FAITHFUL VARIABLE SCREENING FOR HIGH-DIMENSIONAL CONVEX REGRESSION

成果类型:
Article
署名作者:
Xu, Min; Chen, Minhua; Lafferty, John
署名单位:
University of Pennsylvania; Amazon.com; University of Chicago
刊物名称:
ANNALS OF STATISTICS
ISSN/ISSBN:
0090-5364
DOI:
10.1214/15-AOS1425
发表日期:
2016
页码:
2624-2660
关键词:
selection Consistency sparsity
摘要:
We study the problem of variable selection in convex nonparametric regression. Under the assumption that the true regression function is convex and sparse, we develop a screening procedure to select a subset of variables that contains the relevant variables. Our approach is a two-stage quadratic programming method that estimates a sum of one-dimensional convex functions, followed by one-dimensional concave regression fits on the residuals. In contrast to previous methods for sparse additive models, the optimization is finite dimensional and requires no tuning parameters for smoothness.
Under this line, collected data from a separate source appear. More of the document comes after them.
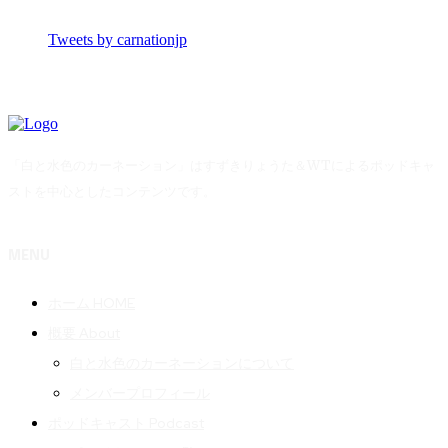
Tweets by carnationjp
「白と水色のカーネーション」はすずきりょうた＆WTによるポッドキャ
ストを中心としたコンテンツです。
MENU
ホーム HOME
概要 About
白と水色のカーネーションについて
メンバープロフィール
ポッドキャスト Podcast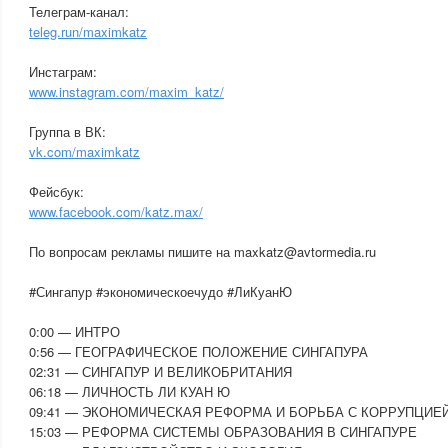
Телеграм-канал:
teleg.run/maximkatz
Инстаграм:
www.instagram.com/maxim_katz/
Группа в ВК:
vk.com/maximkatz
Фейсбук:
www.facebook.com/katz.max/
По вопросам рекламы пишите на maxkatz@avtormedia.ru
#Сингапур #экономическоечудо #ЛиКуанЮ
0:00 — ИНТРО
0:56 — ГЕОГРАФИЧЕСКОЕ ПОЛОЖЕНИЕ СИНГАПУРА
02:31 — СИНГАПУР И ВЕЛИКОБРИТАНИЯ
06:18 — ЛИЧНОСТЬ ЛИ КУАН Ю
09:41 — ЭКОНОМИЧЕСКАЯ РЕФОРМА И БОРЬБА С КОРРУПЦИЕ
15:03 — РЕФОРМА СИСТЕМЫ ОБРАЗОВАНИЯ В СИНГАПУРЕ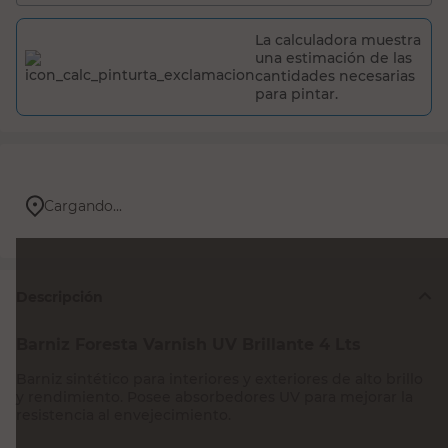
La calculadora muestra
una estimación de las
cantidades necesarias
para pintar.
Cargando...
Descripción
Barniz Foresta Varnish UV Brillante 4 Lts
Barniz sintético para interiores y exteriores de alto brillo
y rendimiento. Posee absorbedores UV para mejorar la
resistencia al envejecimiento.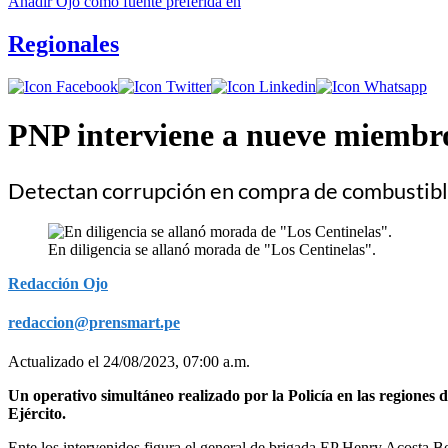
Añadir
Ojo
como fuente preferida en
Regionales
PNP interviene a nueve miembro
Detectan corrupción en compra de combustible
En diligencia se allanó morada de "Los Centinelas".
Redacción Ojo
redaccion@prensmart.pe
Actualizado el 24/08/2023, 07:00 a.m.
Un operativo simultáneo realizado por la Policía en las regione
Ejército.
Ente los intervenidos figura el general de brigada EP Henry Acosta B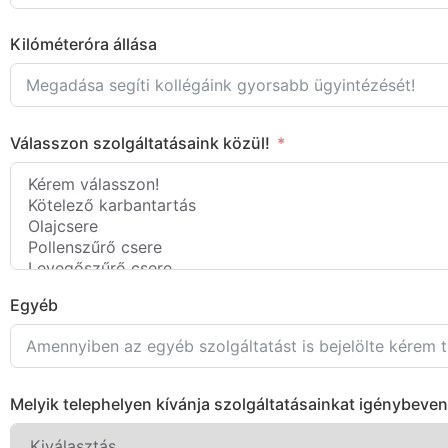
Kilóméteróra állása
Válasszon szolgáltatásaink közül!
Egyéb
Melyik telephelyen kívánja szolgáltatásainkat igénybeven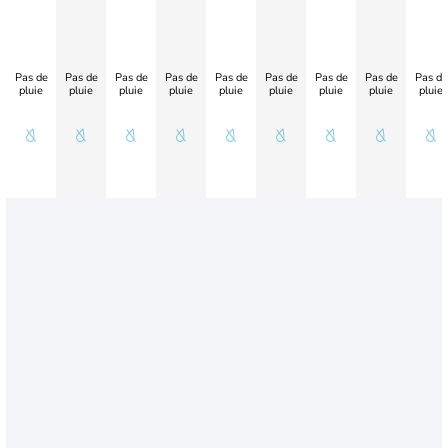
Pas de
Pas de
Pas de
Pas de
Pas de
Pas de
Pas de
Pas de
Pas de
pluie
pluie
pluie
pluie
pluie
pluie
pluie
pluie
pluie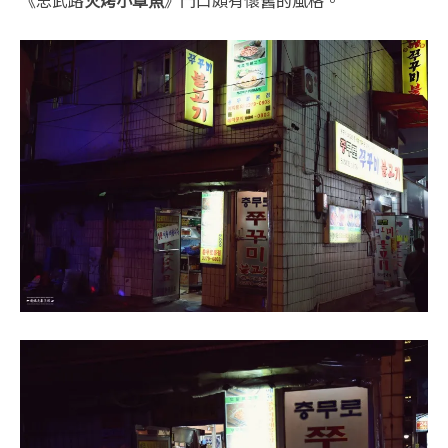
《忠武路
火烤小章魚
》門口頗有懷舊的風格。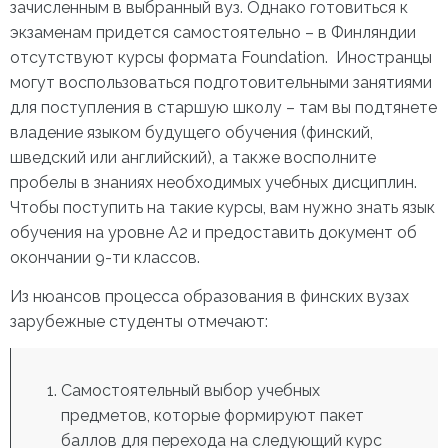
зачисленным в выбранный вуз. Однако готовиться к
экзаменам придется самостоятельно – в Финляндии
отсутствуют курсы формата Foundation. Иностранцы
могут воспользоваться подготовительными занятиями
для поступления в старшую школу – там вы подтянете
владение языком будущего обучения (финский,
шведский или английский), а также восполните
пробелы в знаниях необходимых учебных дисциплин.
Чтобы поступить на такие курсы, вам нужно знать язык
обучения на уровне А2 и предоставить документ об
окончании 9-ти классов.
Из нюансов процесса образования в финских вузах
зарубежные студенты отмечают:
Самостоятельный выбор учебных
предметов, которые формируют пакет
баллов для перехода на следующий курс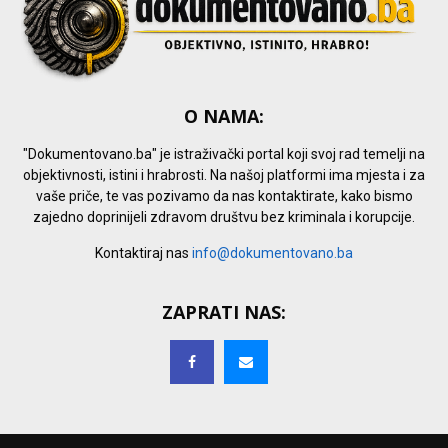
O NAMA:
"Dokumentovano.ba" je istraživački portal koji svoj rad temelji na
objektivnosti, istini i hrabrosti. Na našoj platformi ima mjesta i za
vaše priče, te vas pozivamo da nas kontaktirate, kako bismo
zajedno doprinijeli zdravom društvu bez kriminala i korupcije.
Kontaktiraj nas
info@dokumentovano.ba
ZAPRATI NAS: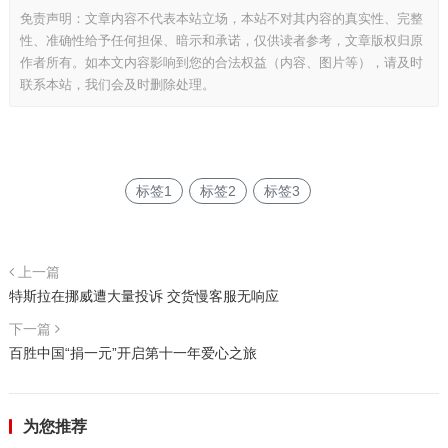
免责声明：文章内容不代表本站立场，本站不对其内容的真实性、完整
性、准确性给予任何担保、暗示和承诺，仅供读者参考，文章版权归原
作者所有。如本文内容影响到您的合法权益（内容、图片等），请及时
联系本站，我们会及时删除处理。
标签1
标签2
标签3
上一篇
特斯拉在挪威遭大量投诉 交货慢客服无响应
下一篇
百胜中国“捐一元”开启第十一年爱心之旅
为您推荐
Under appropriate assumptions, we prove that the procedure is faithful in the population setting, yielding no false negatives. We give a finite sample statistical analysis, and introduce algorithms for efficiently carrying out the required quadratic programs. The approach leads to computational and statistical advantages over fitting a full model, and provides an effective, practical approach to variable screening in convex regression.